Text passage »
Well, hello there! My name is Louis Butelli, and I play Roderigo in Folger Theatre’s production of Othello, running now until December 4. Won’t you come and see us?
Tonight, we are going to undertake performance #40 of our show. To commemorate this event, I thought I’d take a minute to talk about what it’s like to do the same show many, many (did I say many?) times. If you’ve seen Harold Ramis’ 1993 film Groundhog Day, then we’re already sort of on the same page.
It is certainly true that “passions and lies run rampant in this tragedy of love and life destroyed by deceit and jealousy.” It is also true that “Shakespeare’s drama reveals the power of manipulation as Iago undermines Othello in a deadly game of betrayal.” However, for the actors and crew, it is also a job, and we go to work playing that deadly game of betrayal eight times in six days every week.
Reporting to the theater every day is not at all like reporting to a cubicle—the dressing rooms off the hallway down in the Folger basement actually have the feel of going to work on a submarine which, admittedly, I have never done. Regardless, as with any repetitive task, one must find a way of keeping the whole thing feeling fresh, both for one’s own sanity, and for you, the audience, who have never seen the show before.
Much like a pretty snowflake, every actor is different and has different ways of working through their week. When I’m working on a show, where ever it is, “Ritual” is pretty much standard operating procedure. I use the word “Ritual” here because it has connotations of “the ancient,” “the magical,” and “the artsy.” I could also have used the word “routine,” or the words “obsessive compulsive disorder,” but I think I’ll stick with “Ritual.”
More specifically, when I say “Ritual,” what I mean is, all of the elements of the evening, from arrival at the theater, to getting dressed, to movements throughout both on-stage and off-, are done, by me, in the same exact way every single night. There is a kind of superstition in it, I suppose. In the same way that I wouldn’t dream of saying the word “Macbeth” or, worse, quoting any lines from that play in the theater, I wouldn’t dream of going for a cigarette at any time other than the 15 minute call, putting on my cape and gloves at any time other than the 5 minute call, or not touching that one part of the banister every time I pass it. Too risky.
For me, the seeds of the nightly ritual are planted during tech week, the time when we spend many hours in the theater adding in all of the technical elements (click here to read prior post on Tech). It is during this time that the Ritualistic actor starts to learn the rhythms of the evening—where to stand, where not to stand, how much down time there is, who else is around and what they’re doing, when you meet up with other actors or crew, if there are costume changes and how quickly do they need to happen, etcetera. By the time previews are over, my Rituals are pretty much set, and they remain the same until closing.

Supplied data »
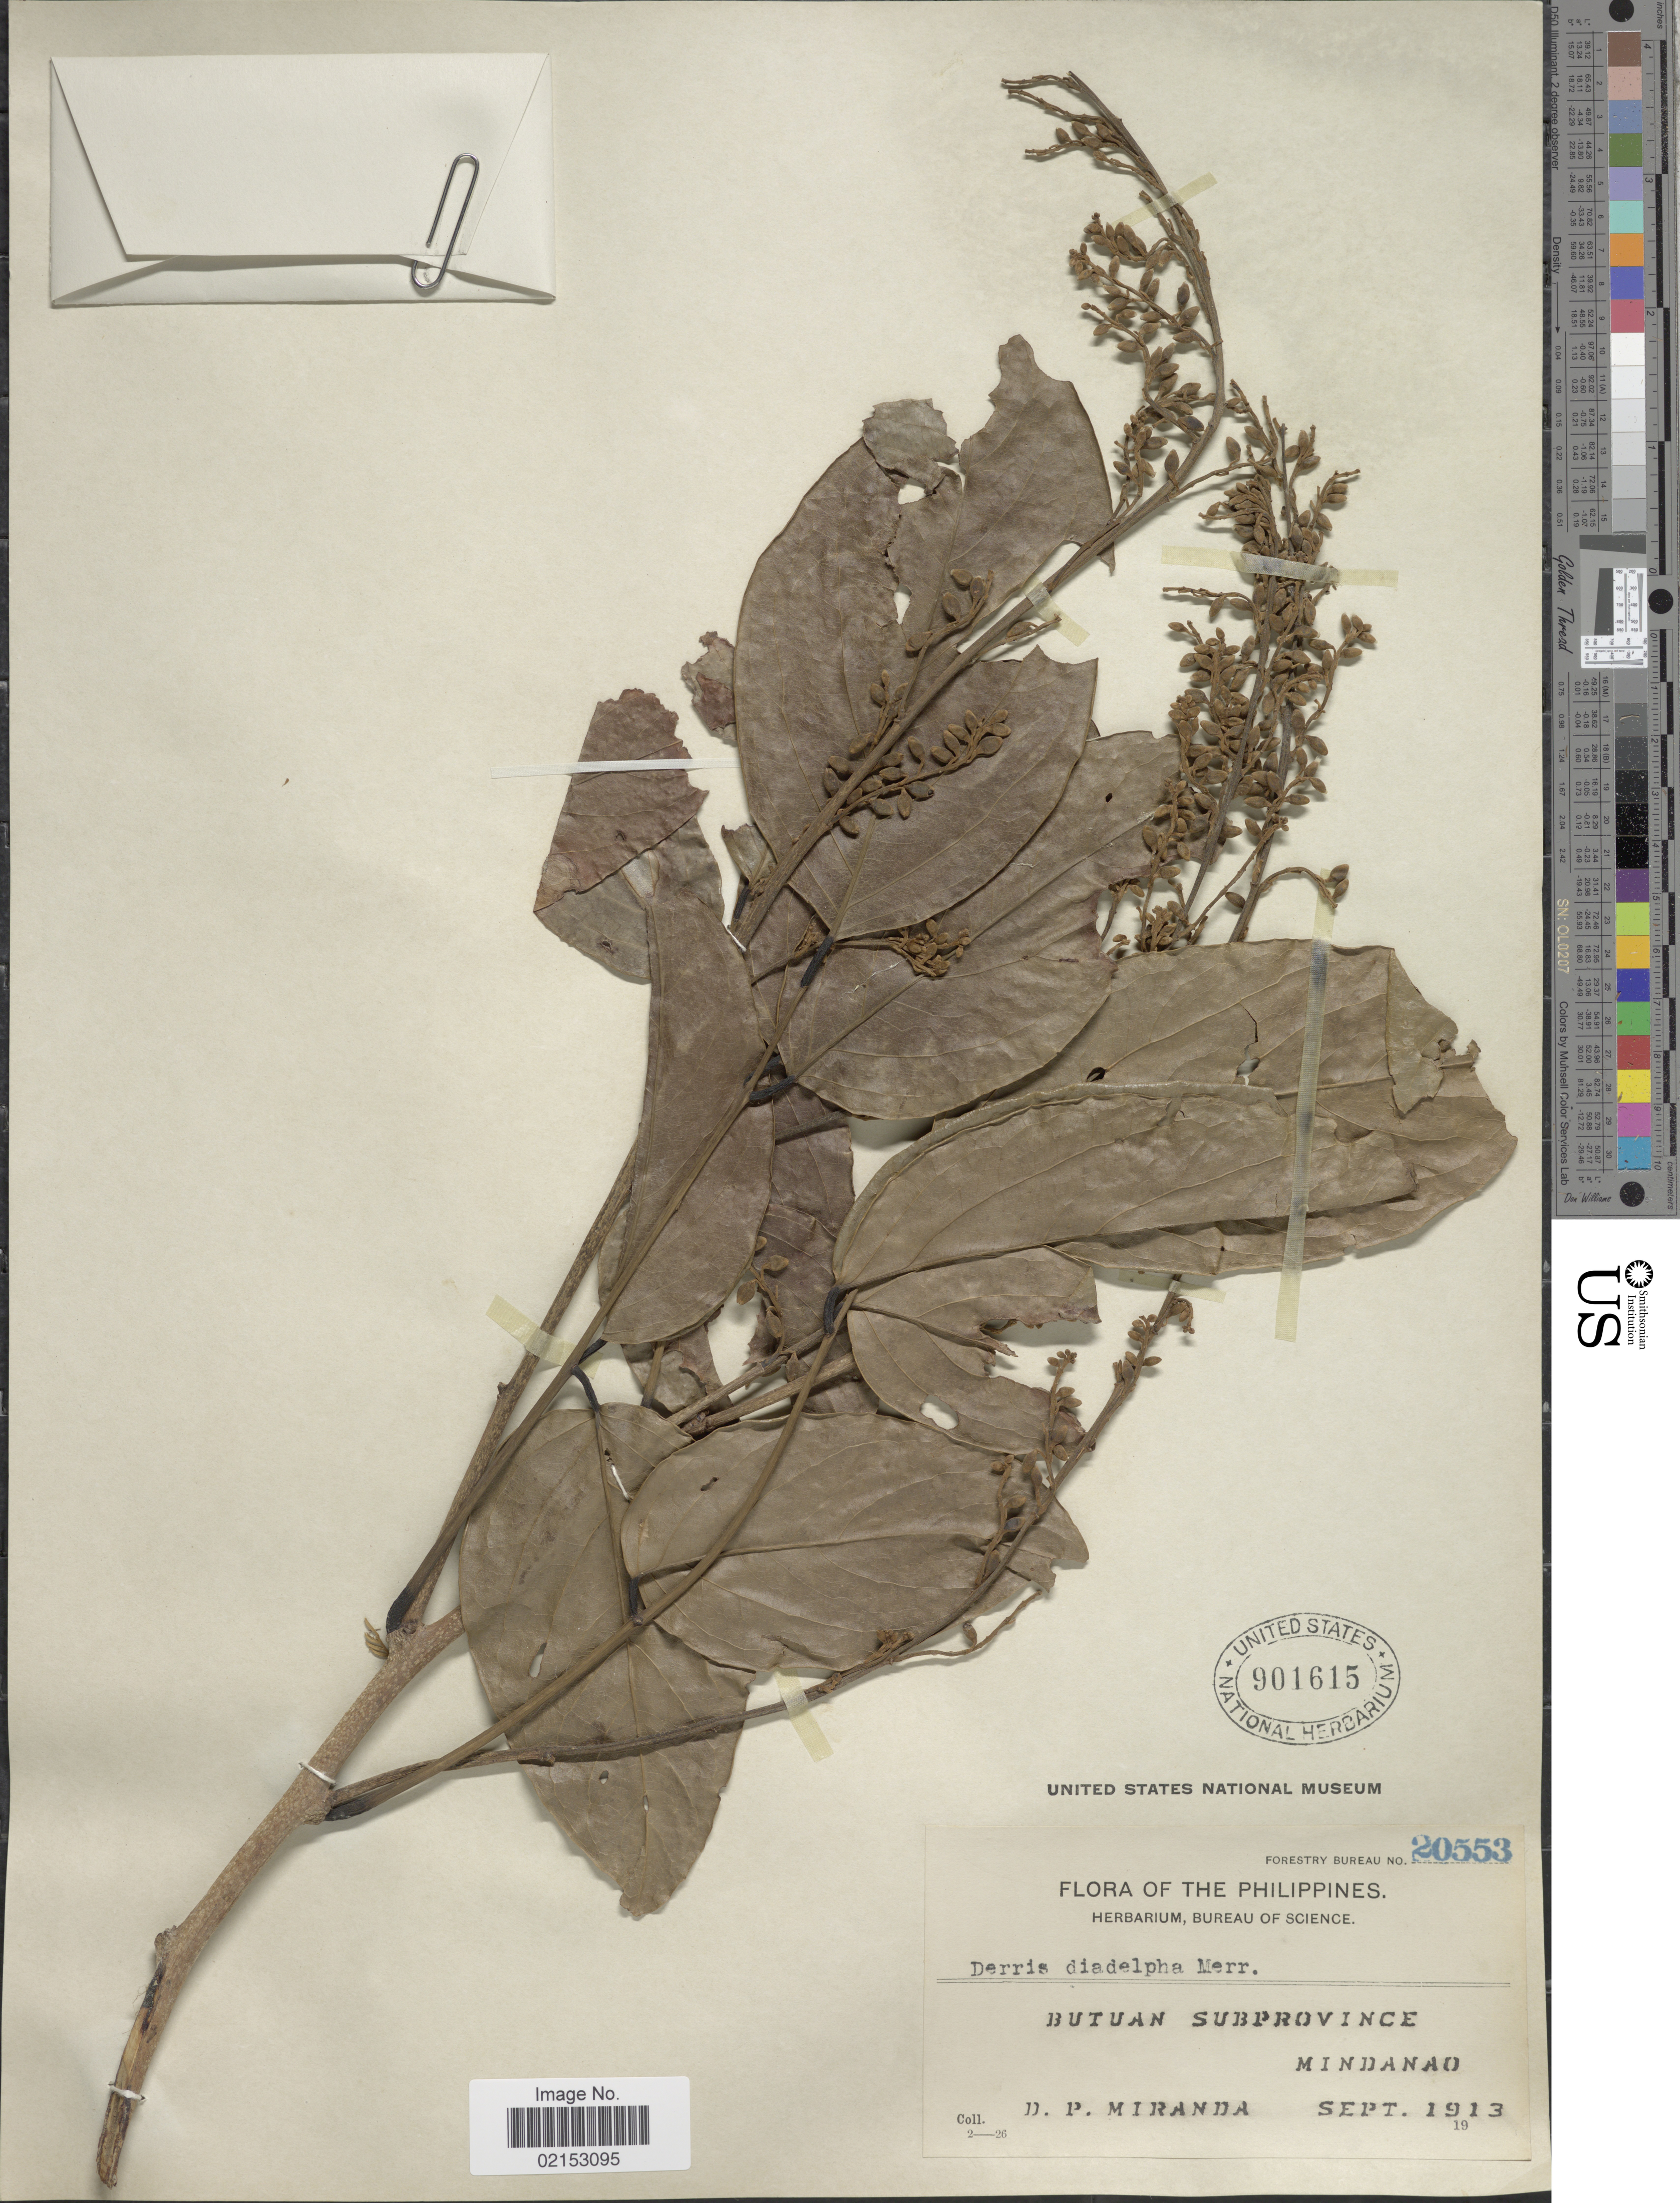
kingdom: Plantae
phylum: Tracheophyta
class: Magnoliopsida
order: Fabales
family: Fabaceae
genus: Aganope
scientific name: Aganope heptaphylla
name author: (L.) Polhill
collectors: D. P. Miranda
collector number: Forestry Bureau 20553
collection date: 1913-09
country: Philippines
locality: Butuan Subprovince, Mindanao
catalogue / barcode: US 901615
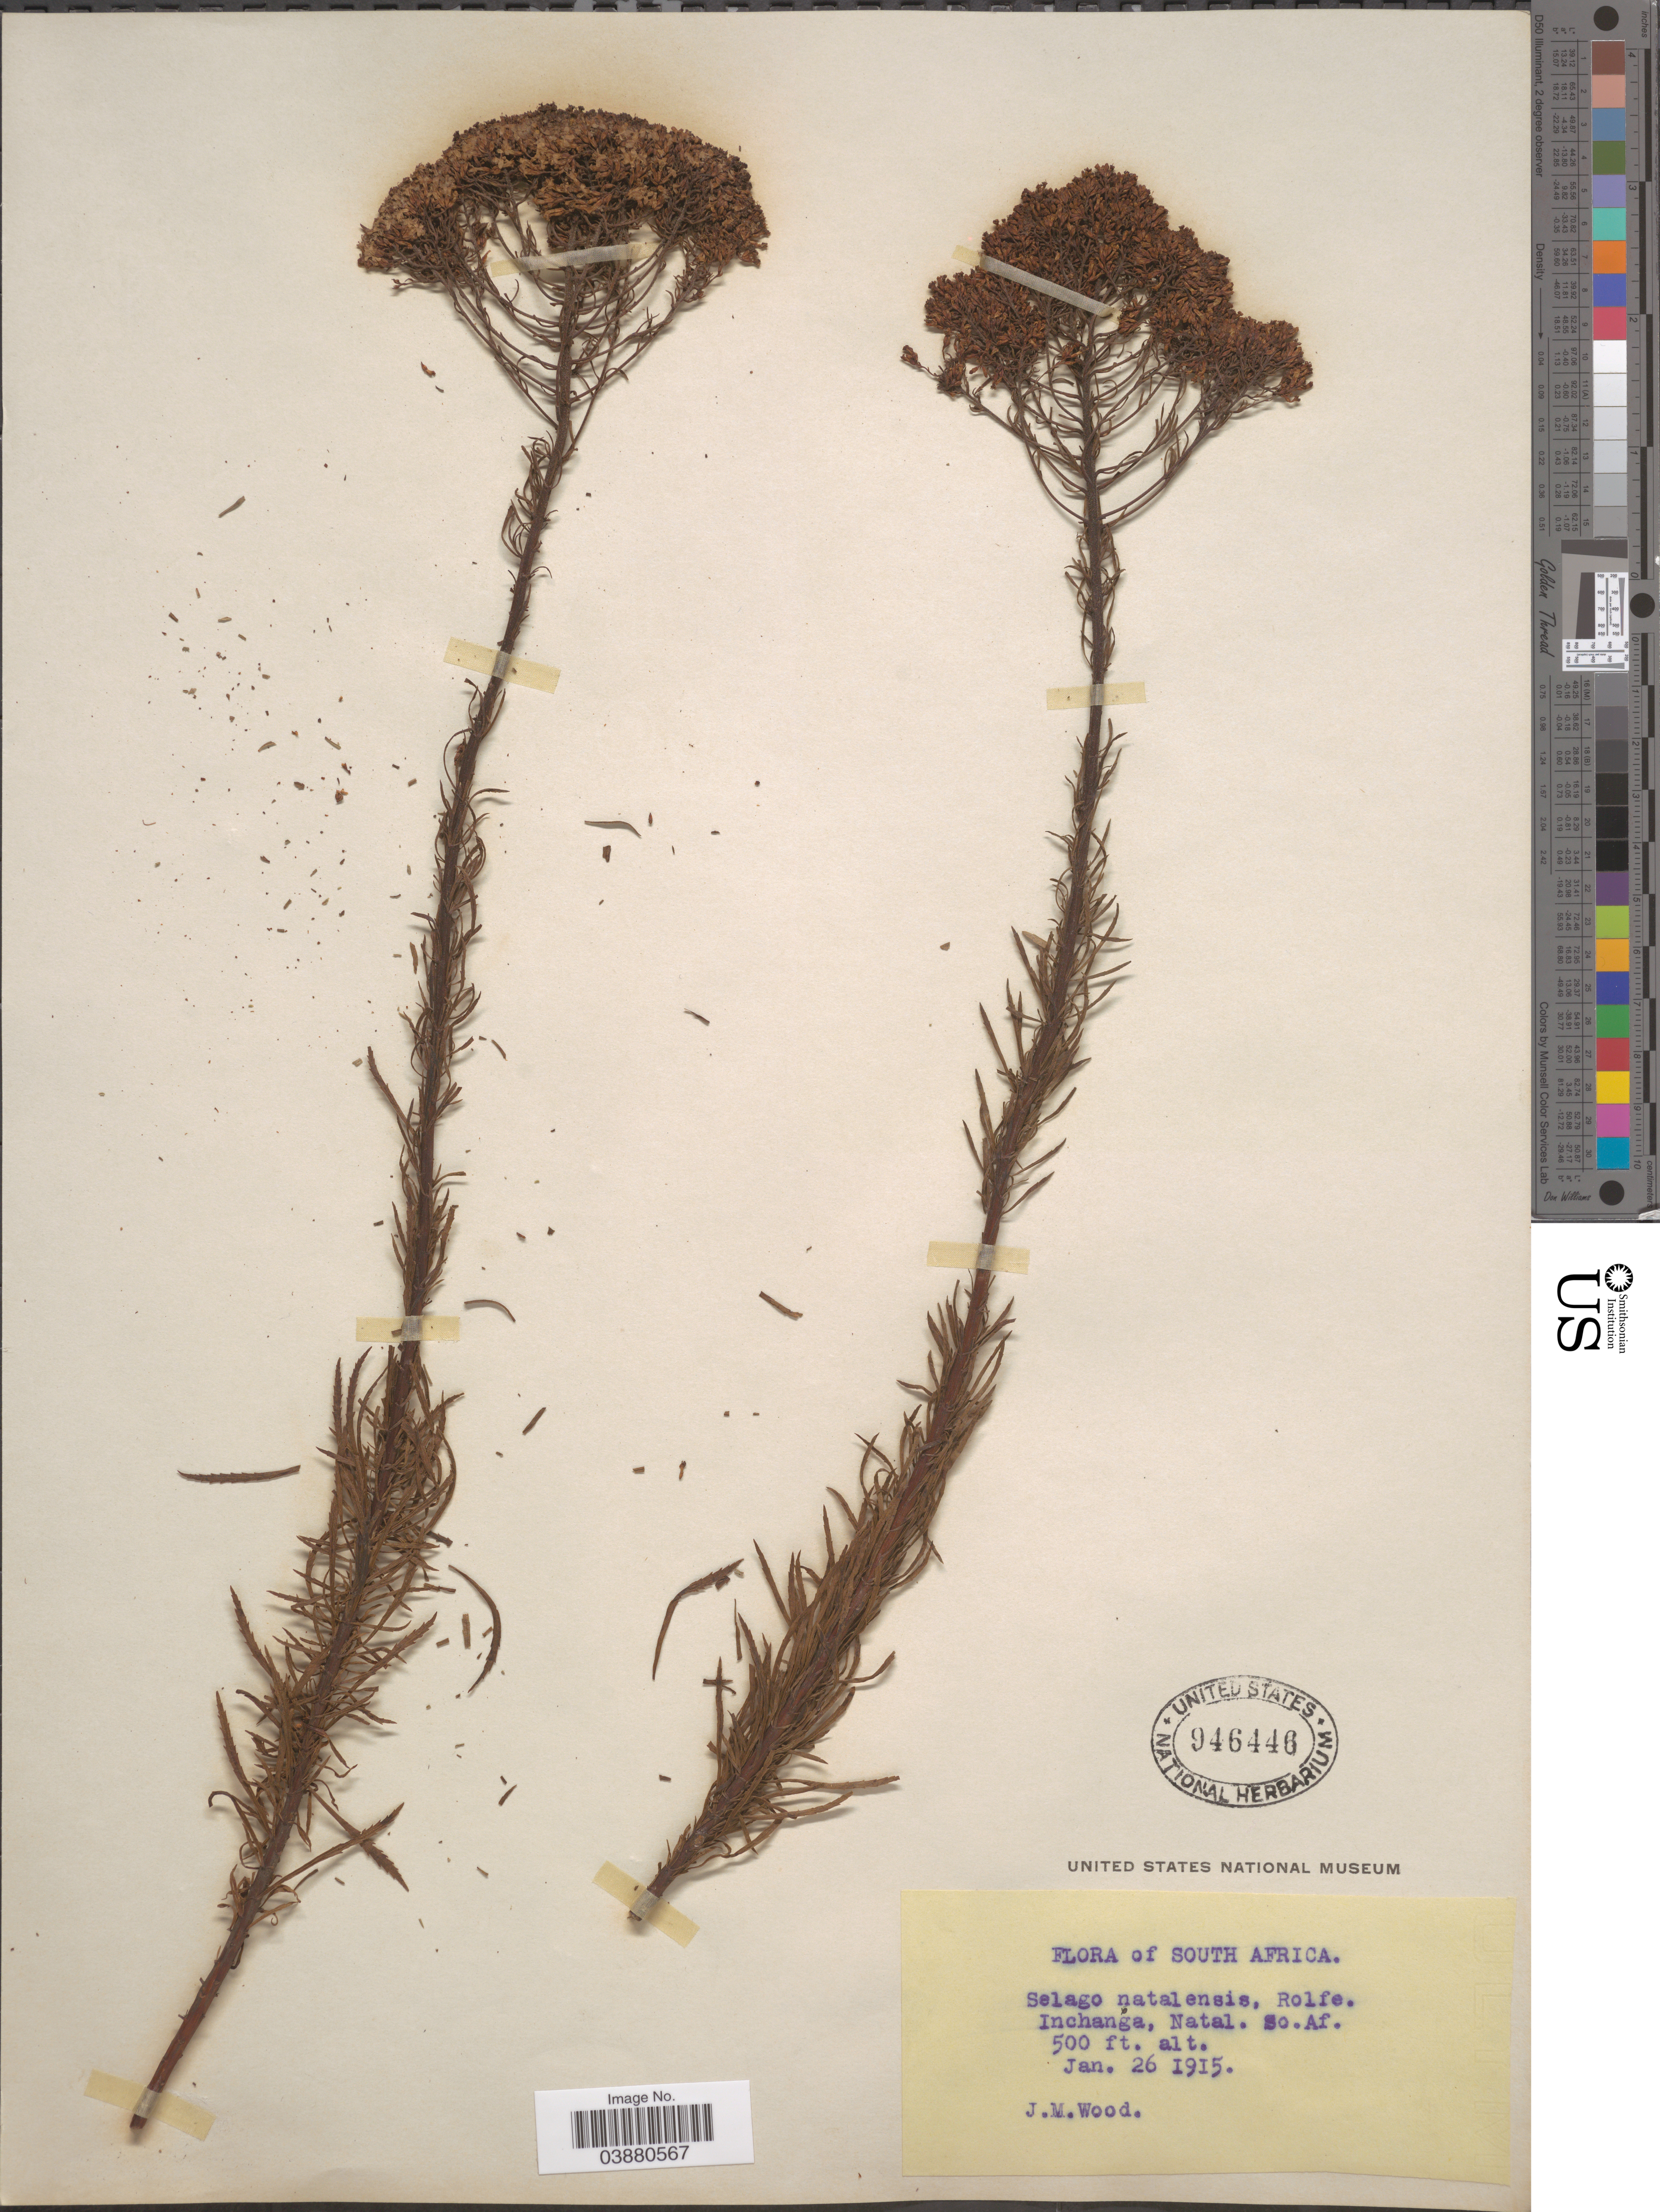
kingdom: Plantae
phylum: Tracheophyta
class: Magnoliopsida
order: Lamiales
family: Scrophulariaceae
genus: Tetraselago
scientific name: Tetraselago natalensis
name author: Rolfe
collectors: J. M. Wood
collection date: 1915-01-26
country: South Africa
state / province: KwaZulu-Natal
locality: Inchanga, Natal.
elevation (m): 152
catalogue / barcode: US 946446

What you need to do » Pick up the post about nightly rituals in the Othello run right after its last sentence and write the next few paragraphs.

Output of the task »
It might seem ironic that fixating on sameness is, in some way, a coping mechanism for the repetitiveness of the long run. For me, I suppose, the sameness is a sort of antidote for the fact that, in performance, there is no safety net, and every audience is different. What may have been a big laugh the night before can very easily be a cavernous silence tonight. Likewise, what one believes to be a moment of great earnestness and sincerity can elicit an unexpected laugh from a giddy audience. I guess what I’m suggesting is that the off-stage Ritual serves, for me, as an anchor to the unpredictability of what can happen on stage.
Still, even though every audience is different, the words and actions themselves live in a spectrum of similarity from night to night. It is entirely possible, if you don’t have your wits about you, or are having an off night—these are most common when one gets to shows #7 and 8 for the week—that one can drift into “auto pilot” mode. This is when things get interesting.
I was once in a production of Much Ado About Nothing, which ran Off-Broadway for six months. Six months is a very long time to do the same play. There was one night, very late in the run, where one of the actors was deep in “auto pilot.” It was towards the end of the play, and his character, after remaining silent for most of the scene, had to forcefully interject with a loud “NO!” and then lay out the plan for the remainder of the plot, thus allowing us to finish the play. The scene was rolling along, and the actor sort of spaced out, then realized where he was, then panicked, then shouted the word “NO!” – about a page and a half too soon.
Now, all of the actors were tired, and all of us wanted to finish the play, but suddenly there is this impediment. Do we ignore this illogical outburst? Do we pretend his character has Tourette’s Syndrome? Do we disagree and shout, “YES?” Moreover, thinking ahead, what happens when we get to the moment when he’s actually supposed to interject? Does he do it again?
In actual fact, what happens is this: actors’ shoulders start shaking, actors begin covering their mouths with their hands and turning upstage, and the poor actors with the lines fight to say those lines through laughter, and without the help of their fellow actors.
One gets through such things—we did make it through to the end of the play, and he did interject a second time—but that is one of the dangers of the long run. And frankly, that one mishap brought a life and verve to that scene that lasted for the rest of the run.
Of course, over at Othello, we are highly disciplined and professional. Nothing like that ever happens at the Folger. Ever.
Right, Ian Merrill Peakes (Iago)?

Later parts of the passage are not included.